_Information provided_:
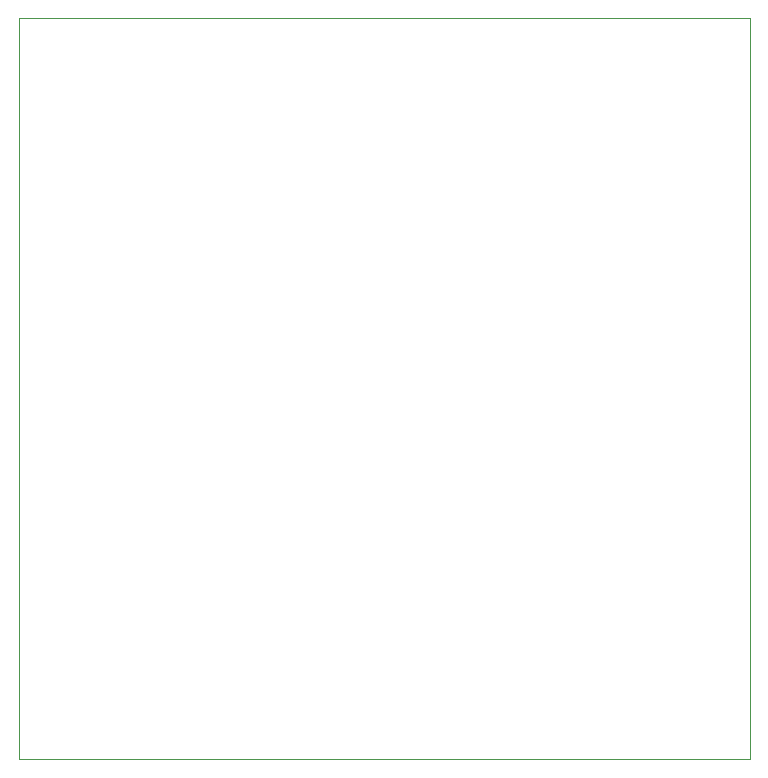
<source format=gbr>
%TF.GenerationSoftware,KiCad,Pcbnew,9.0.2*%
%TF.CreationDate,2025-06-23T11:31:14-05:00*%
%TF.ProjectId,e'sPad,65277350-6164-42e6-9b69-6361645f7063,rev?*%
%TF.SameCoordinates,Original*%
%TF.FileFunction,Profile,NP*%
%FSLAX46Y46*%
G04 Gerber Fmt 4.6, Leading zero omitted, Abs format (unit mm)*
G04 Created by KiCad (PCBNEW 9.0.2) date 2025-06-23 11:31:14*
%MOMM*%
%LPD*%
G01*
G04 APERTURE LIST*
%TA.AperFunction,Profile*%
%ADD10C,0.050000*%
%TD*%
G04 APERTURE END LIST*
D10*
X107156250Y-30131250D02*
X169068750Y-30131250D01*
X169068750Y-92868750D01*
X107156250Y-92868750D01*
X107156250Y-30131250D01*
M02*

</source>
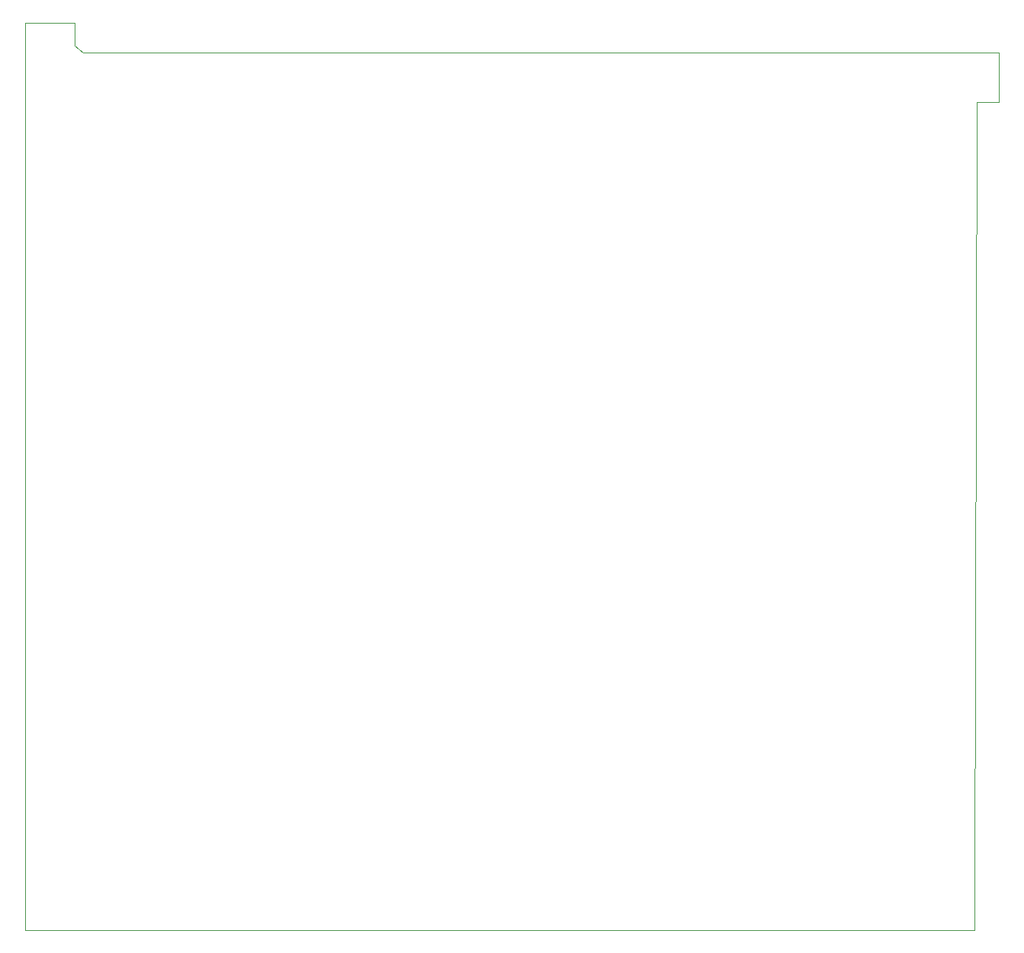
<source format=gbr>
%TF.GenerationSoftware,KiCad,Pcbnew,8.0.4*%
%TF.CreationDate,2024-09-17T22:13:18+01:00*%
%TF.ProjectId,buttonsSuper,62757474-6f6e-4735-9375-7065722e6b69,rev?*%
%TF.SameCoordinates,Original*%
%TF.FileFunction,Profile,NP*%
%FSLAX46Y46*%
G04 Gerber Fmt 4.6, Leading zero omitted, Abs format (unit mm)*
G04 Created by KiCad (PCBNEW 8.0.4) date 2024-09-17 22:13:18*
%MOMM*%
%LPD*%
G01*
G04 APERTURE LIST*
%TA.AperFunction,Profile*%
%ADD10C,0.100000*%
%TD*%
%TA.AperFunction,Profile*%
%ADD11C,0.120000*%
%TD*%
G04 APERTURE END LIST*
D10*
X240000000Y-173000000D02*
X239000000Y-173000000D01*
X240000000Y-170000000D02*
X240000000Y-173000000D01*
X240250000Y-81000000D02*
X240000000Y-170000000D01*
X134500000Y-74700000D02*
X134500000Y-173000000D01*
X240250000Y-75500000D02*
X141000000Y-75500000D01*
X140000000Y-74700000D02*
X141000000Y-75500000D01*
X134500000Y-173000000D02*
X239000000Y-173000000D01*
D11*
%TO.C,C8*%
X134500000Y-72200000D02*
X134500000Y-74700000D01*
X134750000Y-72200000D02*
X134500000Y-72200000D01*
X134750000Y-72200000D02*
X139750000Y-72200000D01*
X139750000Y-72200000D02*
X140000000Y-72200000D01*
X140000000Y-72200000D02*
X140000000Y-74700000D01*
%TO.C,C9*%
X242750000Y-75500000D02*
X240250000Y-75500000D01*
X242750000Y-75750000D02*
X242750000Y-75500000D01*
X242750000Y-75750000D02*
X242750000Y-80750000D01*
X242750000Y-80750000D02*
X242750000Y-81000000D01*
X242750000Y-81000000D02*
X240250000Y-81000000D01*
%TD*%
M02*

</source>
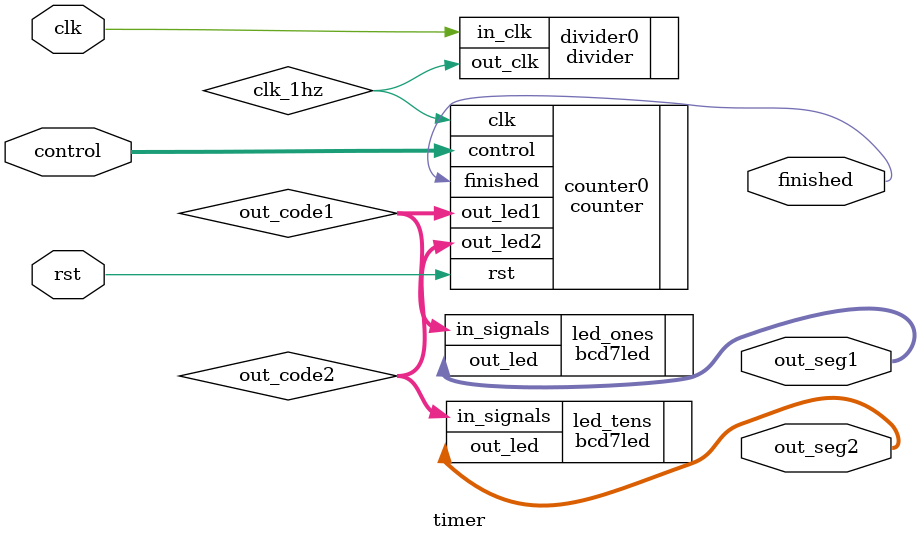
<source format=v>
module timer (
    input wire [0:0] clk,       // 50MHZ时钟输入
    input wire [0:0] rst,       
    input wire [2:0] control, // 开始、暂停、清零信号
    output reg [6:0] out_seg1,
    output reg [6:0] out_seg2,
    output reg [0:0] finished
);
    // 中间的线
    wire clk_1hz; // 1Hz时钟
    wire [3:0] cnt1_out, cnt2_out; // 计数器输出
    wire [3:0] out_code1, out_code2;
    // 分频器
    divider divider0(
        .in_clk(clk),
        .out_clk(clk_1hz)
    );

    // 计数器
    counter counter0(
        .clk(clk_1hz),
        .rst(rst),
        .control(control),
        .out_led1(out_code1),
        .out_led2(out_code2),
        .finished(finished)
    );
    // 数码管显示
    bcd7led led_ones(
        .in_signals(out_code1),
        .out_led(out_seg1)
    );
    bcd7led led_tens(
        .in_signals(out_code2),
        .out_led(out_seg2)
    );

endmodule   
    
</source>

_Activity_:
Search the entries for the word "ProjectId" and gather every line where it appears.

_Solved problem_:
%TF.ProjectId,e'sPad,65277350-6164-42e6-9b69-6361645f7063,rev?*%
%TF.ProjectId,buttonsSuper,62757474-6f6e-4735-9375-7065722e6b69,rev?*%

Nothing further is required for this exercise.